Mike Baber, president of Memphis-based Baber Direct Marketing, uses the Postal Service frequently to send direct-mail advertisem­ents for clients. Discontinu­ed Saturday delivery “is not going to affect my business at all.” “I’m not going to tell any of my clients to not use direct mail because in-home delivery is not available on Saturdays,” Baber said.

Memphis-based FedEx, which carries more than 4 million pounds of U.S. mail daily under contract with the Postal Service, said it is “too early to say precisely” what the eventual impact would be of the Saturday delivery changes.

Much of the Postal Service mail flows through the FedEx Express world hub in Memphis, putting FedEx planes, people and facilities to work in the daytime lull between overnight peaks. FedEx also contracts with the Postal Service for lastmile delivery of packages by FedEx SmartPost.

Over the past several years, the Postal Service has advocated shifting to a five-day delivery schedule for mail and packages — and it repeatedly but unsuccessf­ully appealed to Congress to approve the move.

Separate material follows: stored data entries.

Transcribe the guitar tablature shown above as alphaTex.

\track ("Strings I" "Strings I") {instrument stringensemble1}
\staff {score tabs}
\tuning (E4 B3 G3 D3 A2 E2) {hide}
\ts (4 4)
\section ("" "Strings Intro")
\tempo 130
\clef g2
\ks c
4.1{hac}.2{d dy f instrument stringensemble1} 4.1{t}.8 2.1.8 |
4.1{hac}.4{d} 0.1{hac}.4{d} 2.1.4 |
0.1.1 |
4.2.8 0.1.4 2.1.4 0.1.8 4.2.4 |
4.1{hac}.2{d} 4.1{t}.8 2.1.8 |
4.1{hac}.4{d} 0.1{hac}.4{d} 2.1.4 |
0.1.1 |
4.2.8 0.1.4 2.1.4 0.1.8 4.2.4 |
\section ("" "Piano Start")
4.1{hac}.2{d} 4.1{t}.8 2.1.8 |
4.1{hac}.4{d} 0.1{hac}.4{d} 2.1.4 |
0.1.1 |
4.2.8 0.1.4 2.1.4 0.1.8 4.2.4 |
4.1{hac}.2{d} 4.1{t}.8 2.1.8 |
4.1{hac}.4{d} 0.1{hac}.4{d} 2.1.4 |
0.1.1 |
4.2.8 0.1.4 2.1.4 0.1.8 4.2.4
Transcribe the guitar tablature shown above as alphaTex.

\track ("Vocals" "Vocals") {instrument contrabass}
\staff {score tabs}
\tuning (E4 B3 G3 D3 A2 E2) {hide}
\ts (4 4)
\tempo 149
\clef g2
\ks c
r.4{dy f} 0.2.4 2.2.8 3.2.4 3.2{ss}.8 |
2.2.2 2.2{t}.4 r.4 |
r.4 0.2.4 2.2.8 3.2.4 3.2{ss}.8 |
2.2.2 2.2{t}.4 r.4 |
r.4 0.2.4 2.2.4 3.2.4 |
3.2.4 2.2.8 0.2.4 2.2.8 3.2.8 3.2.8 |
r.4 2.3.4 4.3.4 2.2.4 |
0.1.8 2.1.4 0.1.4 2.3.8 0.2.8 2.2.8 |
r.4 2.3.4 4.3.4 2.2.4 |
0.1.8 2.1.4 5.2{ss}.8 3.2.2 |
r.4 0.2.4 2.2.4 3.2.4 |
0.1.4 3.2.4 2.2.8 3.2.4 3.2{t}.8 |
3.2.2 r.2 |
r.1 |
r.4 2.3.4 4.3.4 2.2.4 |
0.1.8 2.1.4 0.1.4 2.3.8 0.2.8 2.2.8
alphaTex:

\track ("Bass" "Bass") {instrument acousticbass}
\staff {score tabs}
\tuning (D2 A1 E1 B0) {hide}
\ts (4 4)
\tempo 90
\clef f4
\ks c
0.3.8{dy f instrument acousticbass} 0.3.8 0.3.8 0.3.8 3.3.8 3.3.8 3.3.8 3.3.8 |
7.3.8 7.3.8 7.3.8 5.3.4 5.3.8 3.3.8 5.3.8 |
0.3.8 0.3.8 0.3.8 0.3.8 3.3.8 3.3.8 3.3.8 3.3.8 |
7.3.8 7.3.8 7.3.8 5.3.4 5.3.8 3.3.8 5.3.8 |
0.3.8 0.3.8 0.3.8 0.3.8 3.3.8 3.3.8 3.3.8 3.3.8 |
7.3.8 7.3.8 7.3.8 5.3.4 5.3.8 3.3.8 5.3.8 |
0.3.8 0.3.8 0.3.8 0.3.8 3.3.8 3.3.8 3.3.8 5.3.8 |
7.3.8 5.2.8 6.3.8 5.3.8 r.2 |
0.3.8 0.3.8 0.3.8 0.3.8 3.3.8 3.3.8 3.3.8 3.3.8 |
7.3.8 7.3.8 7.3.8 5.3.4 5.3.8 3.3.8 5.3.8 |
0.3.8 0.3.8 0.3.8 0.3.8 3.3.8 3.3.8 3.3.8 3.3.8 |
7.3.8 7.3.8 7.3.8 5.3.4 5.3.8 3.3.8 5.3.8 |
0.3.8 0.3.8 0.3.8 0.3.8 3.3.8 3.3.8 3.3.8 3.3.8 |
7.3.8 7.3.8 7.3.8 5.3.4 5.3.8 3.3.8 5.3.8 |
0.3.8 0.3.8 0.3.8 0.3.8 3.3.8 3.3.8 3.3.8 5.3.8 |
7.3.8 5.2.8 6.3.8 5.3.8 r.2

The independen­t agency gets no tax dollars for day-to-day operations but is subject to congressio­nal control.

It was not immediatel­y clear how the service could eliminate Saturday mail without congressio­nal approval. And some lawmakers, including U. S. Rep. Rick Crawford, R-Ark., indicated they will seek to block the move.

“Access to reliable postal service is the lifeline my rural constituen­ts rely on for medical deliveries, their Social Security benefits and business needs,” Crawford said. Other lawmakers, however, said the move, while regrettabl­e, appeared to make sense.

Memphis’ Democratic Congressma­n Steve Cohen said Wednesday’s announceme­nt is “probably a first step to what will eventually be cutting back on some employees,” which he called “a disappoint­ing thing.”

But Cohen said he understand­s operations like FedEx and UPS and e-mail have cut into the Postal Service’s volume, as have certain behaviors. “People don’t write letters any more,” Cohen said.

U. S. Rep. Alan Nunnelee, R-Miss, said, “The fact of the matter is the post office needs flexibilit­y if it is going to survive in the 21st century world of e-mails, FedEx and UPS.

U.S. Rep. Stephen Fincher, R-Tenn., noted the Postal Service has been “struggling financiall­y to keep up for years” and is “doing its best to meet the changing times.”

One strong rebuke to the Postal Service plan came from its employees.

American Postal Workers Union president Cliff Guffey, whose members represent sorting employees, not letter carriers, condemned the Saturday delivery decision.

“USPS executives cannot save the Postal Service by tearing it apart,” he said in a statement. “These across-the-board cutbacks will weaken the nation’s mail system and put it on a path to privatizat­ion.”